Palmeiras decline a sad state of affairs for a once great team

Published: 03.12.12 / Written by: David Gold

Palmeiras´ relegation was sealed with the kiss of death from a player called Love.

In the cruel irony it was Vagner Love, who had previously plied his trade with the Sao Paulo outfit, whose goal did for the Copa do Brasil winners, with a late, late goal to effectively consign his former team to the drop for the second time in a decade.

Palmeiras’ fall has been steep. Things had been going well for them just a few years ago, as state championships were won following a deal signed with the agency Traffic. This year things were going well. Under Luiz Felipe Scolari they won the Copa do Brasil just a few months ago. Yet Scolari was to repeat an achievement from over 20 years ago, when he coached Criciuma to the same competition. Criciuma took part in the Copa Libertadores, South America’s Champions League, the following season.

Now, Scolari’s former club Palmeiras will play in the Libertadores whilst competing in Brazil’s Serie B. They are actually the third club in eight years to play in Brazil’s second tier in the same season as competing in the Libertadores. It is a reflection of the madness of Brazilian football, where the cup comes to its conclusion as the league gets underway. The same goes for the Libertadores. The result is that you have a situation, such as this year, where Corinthians had won the Libertadores and Palmeiras the Copa do Brasil, and both knew they’d be in South America’s biggest competition next season.

So what was the incentive in the Brazilian championship? Quite simply, not much – aside from avoiding getting into relegation trouble.
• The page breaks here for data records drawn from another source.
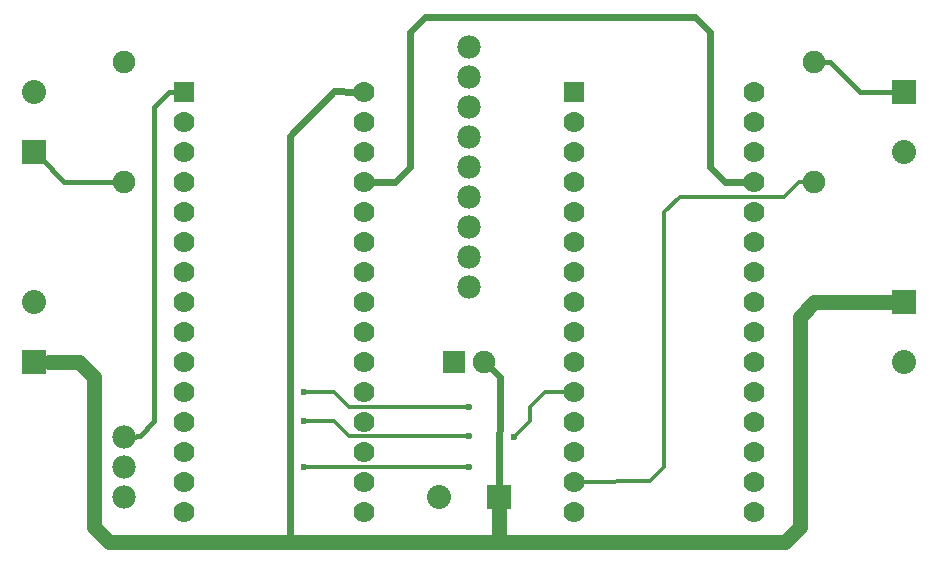
<source format=gtl>
G04 MADE WITH FRITZING*
G04 WWW.FRITZING.ORG*
G04 DOUBLE SIDED*
G04 HOLES PLATED*
G04 CONTOUR ON CENTER OF CONTOUR VECTOR*
%ASAXBY*%
%FSLAX23Y23*%
%MOIN*%
%OFA0B0*%
%SFA1.0B1.0*%
%ADD10C,0.023622*%
%ADD11C,0.070000*%
%ADD12C,0.080000*%
%ADD13C,0.075000*%
%ADD14C,0.078000*%
%ADD15R,0.069972X0.070000*%
%ADD16R,0.080000X0.080000*%
%ADD17R,0.075000X0.075000*%
%ADD18C,0.050000*%
%ADD19C,0.016000*%
%ADD20C,0.024000*%
%ADD21C,0.012000*%
%LNCOPPER1*%
G90*
G70*
G54D10*
X1784Y416D03*
X1634Y417D03*
X1634Y515D03*
X1083Y565D03*
X1634Y316D03*
X1083Y316D03*
G54D11*
X1984Y1566D03*
X1984Y1466D03*
X1984Y1366D03*
X1984Y1266D03*
X1984Y1166D03*
X1984Y1066D03*
X1984Y966D03*
X1984Y866D03*
X1984Y766D03*
X1984Y666D03*
X1984Y566D03*
X1984Y466D03*
X1984Y366D03*
X1984Y266D03*
X1984Y166D03*
X2584Y1566D03*
X2584Y1466D03*
X2584Y1366D03*
X2584Y1266D03*
X2584Y1166D03*
X2584Y1066D03*
X2584Y966D03*
X2584Y866D03*
X2584Y766D03*
X2584Y666D03*
X2584Y566D03*
X2584Y466D03*
X2584Y366D03*
X2584Y266D03*
X2584Y166D03*
G54D10*
X1083Y467D03*
G54D12*
X184Y666D03*
X184Y866D03*
G54D11*
X684Y1566D03*
X684Y1466D03*
X684Y1366D03*
X684Y1266D03*
X684Y1166D03*
X684Y1066D03*
X684Y966D03*
X684Y866D03*
X684Y766D03*
X684Y666D03*
X684Y566D03*
X684Y466D03*
X684Y366D03*
X684Y266D03*
X684Y166D03*
X1284Y1566D03*
X1284Y1466D03*
X1284Y1366D03*
X1284Y1266D03*
X1284Y1166D03*
X1284Y1066D03*
X1284Y966D03*
X1284Y866D03*
X1284Y766D03*
X1284Y666D03*
X1284Y566D03*
X1284Y466D03*
X1284Y366D03*
X1284Y266D03*
X1284Y166D03*
G54D13*
X2784Y1266D03*
X2784Y1666D03*
X484Y1666D03*
X484Y1266D03*
G54D12*
X3084Y866D03*
X3084Y666D03*
X184Y1366D03*
X184Y1566D03*
X3084Y1566D03*
X3084Y1366D03*
X1734Y216D03*
X1534Y216D03*
G54D14*
X484Y416D03*
X484Y316D03*
X484Y216D03*
G54D13*
X1584Y666D03*
X1684Y666D03*
G54D14*
X1634Y916D03*
X1634Y1016D03*
X1634Y1116D03*
X1634Y1216D03*
X1634Y1316D03*
X1634Y1416D03*
X1634Y1516D03*
X1634Y1616D03*
X1634Y1716D03*
G54D15*
X1984Y1566D03*
G54D16*
X184Y666D03*
G54D15*
X684Y1566D03*
G54D16*
X3084Y866D03*
X184Y1366D03*
X3084Y1566D03*
X1734Y216D03*
G54D17*
X1584Y666D03*
G54D18*
X1734Y65D02*
X2685Y65D01*
G54D19*
D02*
X2935Y1565D02*
X3059Y1566D01*
D02*
X2808Y1666D02*
X2835Y1666D01*
G54D18*
D02*
X384Y116D02*
X434Y65D01*
D02*
X1734Y168D02*
X1734Y65D01*
D02*
X2685Y65D02*
X2735Y116D01*
D02*
X434Y65D02*
X1734Y65D01*
D02*
X2735Y815D02*
X2784Y865D01*
D02*
X1734Y65D02*
X1734Y168D01*
D02*
X384Y616D02*
X334Y666D01*
D02*
X384Y116D02*
X384Y616D01*
G54D20*
D02*
X384Y116D02*
X434Y65D01*
D02*
X1035Y65D02*
X1035Y1417D01*
D02*
X434Y65D02*
X1035Y65D01*
G54D19*
D02*
X284Y1265D02*
X202Y1348D01*
D02*
X461Y1266D02*
X284Y1265D01*
G54D21*
D02*
X2284Y1166D02*
X2335Y1216D01*
D02*
X2235Y267D02*
X2284Y315D01*
D02*
X2284Y315D02*
X2284Y1166D01*
D02*
X2008Y266D02*
X2235Y267D01*
D02*
X2335Y1216D02*
X2684Y1216D01*
D02*
X2684Y1216D02*
X2734Y1266D01*
G54D20*
D02*
X1705Y646D02*
X1735Y616D01*
D02*
X1735Y616D02*
X1734Y247D01*
G54D18*
D02*
X2735Y116D02*
X2735Y815D01*
D02*
X2784Y865D02*
X3037Y866D01*
D02*
X334Y666D02*
X232Y666D01*
G54D20*
D02*
X1184Y1567D02*
X1255Y1566D01*
D02*
X1035Y1417D02*
X1184Y1567D01*
G54D21*
D02*
X2734Y1266D02*
X2761Y1266D01*
G54D19*
D02*
X2835Y1666D02*
X2885Y1616D01*
D02*
X583Y467D02*
X583Y1515D01*
D02*
X634Y1565D02*
X661Y1566D01*
D02*
X583Y1515D02*
X634Y1565D01*
D02*
X535Y417D02*
X583Y467D01*
D02*
X509Y416D02*
X535Y417D01*
G54D20*
D02*
X1435Y1766D02*
X1485Y1816D01*
D02*
X1485Y1816D02*
X2385Y1816D01*
D02*
X1435Y1316D02*
X1435Y1766D01*
D02*
X2385Y1816D02*
X2435Y1766D01*
D02*
X1385Y1266D02*
X1435Y1316D01*
D02*
X2435Y1766D02*
X2435Y1316D01*
D02*
X1314Y1266D02*
X1385Y1266D01*
D02*
X2435Y1316D02*
X2485Y1266D01*
D02*
X2485Y1266D02*
X2555Y1266D01*
G54D21*
D02*
X1620Y316D02*
X1097Y316D01*
D02*
X1885Y565D02*
X1961Y566D01*
D02*
X1794Y426D02*
X1835Y467D01*
D02*
X1234Y417D02*
X1620Y417D01*
D02*
X1184Y467D02*
X1234Y417D01*
D02*
X1097Y467D02*
X1184Y467D01*
D02*
X1184Y565D02*
X1234Y515D01*
D02*
X1234Y515D02*
X1620Y515D01*
D02*
X1097Y565D02*
X1184Y565D01*
G54D19*
D02*
X2885Y1616D02*
X2935Y1565D01*
G54D21*
D02*
X1835Y515D02*
X1885Y565D01*
D02*
X1835Y467D02*
X1835Y515D01*
G04 End of Copper1*
M02*
</source>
It is easy for a big team to do, as Corinthians themselves will attest to, having gone down in 2007. Vasco da Gama are another of the Brazilian giants to have experienced demotion in recent times.

Palmeiras’ relegation reflects not just the problems at the club, but those inherent within Brazilian football. The shambolic organisation of club football, which takes place literally all year round, with barely a month’s break during December, damages the sport. The state championships from January to April are a waste of time, and the league should be played whilst the Libertadores is in full swing. The Copa do Brasil should come to its conclusion towards the end of the campaign, or after the conclusion.

Palmeiras will surely bounce back before long. But they are not the first, and are unlikely to be the last, giant of the Brazilian game to suffer the ignominy of relegation.